■ EJERCICIOS:
(a) Responde a estas preguntas sobre el texto de las reformas en España:
(i) ¿Sobre qué radial vira el avión a la derecha?
(ii) ¿Qué terminal futura de Barajas se menciona?
(iii) ¿Cómo están el crudo y el euro, según el texto?
(b) Indica si cada afirmación concuerda con el texto de las reformas en España:
(i) La R2 suele estar llena de coches.
(ii) A la hora de la verdad, el cambio resulta puramente cosmético.
(iii) La democracia española funciona sin ningún problema.
(c) Prosigue el texto de las reformas en España a partir de su última frase.

■ TEXTO DEL DOCUMENTO:
-=-=-=-=-
La España posible se enterró en ciudades de las artes, aeropuertos sin aviones y terminales infrautilizadas. Ahora que el avión coge metros, empieza a virar a la derecha, justo sobre la R2, una de las radiales rescatadas por infrautilizadas. Vacía de coches, como siempre. No importa. Paga usted, que está leyendo estas líneas en el tedio matutino.

Al coger altura, un tenue banco de nubes me recuerda otras brumas visibles y previsibles sobre un horizonte que no termina de clarear. Por mucho que la economía crezca y el paro se reduzca, la tasa de ocupación es inferior a la de cuatro años. Yo, y otros muchos como yo, deberíamos estar por aquí, en vez de andar por otras latitudes, pagando la jubilación dorada de mis despreocupados vecinos de asiento, domingueros ocasionales que tiran de poderío a cuenta de una libra valiosa. Me da por pensar que si ahora, con el crudo por los suelos y un euro débil, España no es capaz de despegar, no lo hará nunca. Nunca al menos con el brío necesario para recoger a los que la crisis ha desahuciado. De sus casas y de su espíritu.

Porque para eso, para realojar a los ausentes y a los que se quedan pero no salen a la calle, haría falta un calendario de reformas que en España nadie se atreve a acometer. Y no de las que se anuncian, sino de las que realmente se acometan.

Tengo la secreta convicción de que España es irreformable porque la tarea es tan abismal que nadie está dispuesto a asumirla de forma sincera. Una cosa es articular discursos sobre constitucionalización de derechos, transparencia, laicidad, federalización, despolitización de la justicia, reforma del Senado o modernización de las diputaciones; y otra bien distinta, llevarlos a la práctica, desmontando inercias y cambiando rutinas en partidos, instituciones y resortes de poder. Todo un microsistema que, como la democracia española, va tirando. Con achaques, pero va tirando.

El viento divino de la regeneración propaga este tiempo de ansias infinitas de reforma. Pero a la hora de la verdad, el cambio se hace puramente cosmético. Como las toneladas de asfalto precisas para levantar la futura T5 en Barajas y ampliar el aeropuerto en cuanto alguien se venga arriba a cuenta de cuatro indicadores positivos. Cuestión de tiempo.
-=-=-=-=-
■ EXTRACTOS DE LÍNEAS:

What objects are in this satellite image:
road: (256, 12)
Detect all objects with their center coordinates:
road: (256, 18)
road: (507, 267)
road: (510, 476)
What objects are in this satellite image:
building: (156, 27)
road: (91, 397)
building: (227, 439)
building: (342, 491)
-=-=-=-=-
■ RESPUESTAS:
(a)
(i) Sobre la R2.
(ii) La T5.
(iii) El crudo está por los suelos y el euro es débil.

(b)
(i) No: «Vacía de coches, como siempre.»
(ii) Sí: «el cambio se hace puramente cosmético».
(iii) No: «Con achaques, pero va tirando.»

(c)
No, España no es reformable. Se irán remozando infraestructuras con capas de reasfaltado; vestiremos de modernidad hipster nuestras recientes pasiones culinarias, pasando del gin tonic de diseño al pan de diseño; una reinvención de chapa y pintura, como las normas que publica el BOE. Como si una Ley de Transparencia en vigor bastara para terminar con la opacidad.

El avión enfila hacia el norte. Un inesperado y breve claro en plena ascensión, ofrece el último vistazo sobre las faldas de la sierra de Madrid. Allí abajo, levantó la buena sociedad capitalina sus chalets de retiro dominical, para que los chicos del Pilar, del Colegio Británico o del Alemán, jugaran a las canicas en los 60, despreocupados por saberse herederos de estirpes que se protegen y se perpetúan. Allí abajo, desde la ventanilla, se dibujan fantasmales, las rotondas semidesérticas del pelotazo.

Perfección geométrica sólo apreciable desde las alturas, como la cruz blanca de Paracuellos. La España que es, la de los desarrollos urbanísticos fosilizados, y la que nunca dejó de ser. La del recordatorio de los muertos de parte.

No, España no es reformable. Los doctos en la materia lo llaman «costes de transición». Y son tan elevados, que el sistema se conforma con ir tirando. En España siempre son tiempos de tribulaciones, en los que no hay que hacer mudanza, como reza el dicho. Por lo uno o por lo otro. Porque salíamos de una dictadura. Porque había ruido de sables. Porque la democracia no estaba madura. Porque luchar contra la crisis económica es la única prioridad.

La señal sonora indica que los pasajeros podemos liberarnos del cinturón y transitar por el avión. Trasiego en el pasillo en busca de los aseos y murmullo de azafatas vendiendo comida de plástico en sus carritos con sonrisa artificial y amabilidad impostada.

Yo me quedo en mi asiento. Apurando desde la ventanilla la vista de un país que yace a 15.000 pies, mientras el avión va ganando altura y me da por pensar en cruces de piedra, radiales sin coches y reformas políticas que nunca se llevarán a cabo.

Por la ventanilla, las nubes lo envuelven todo. Y España se desvanece entre ellas.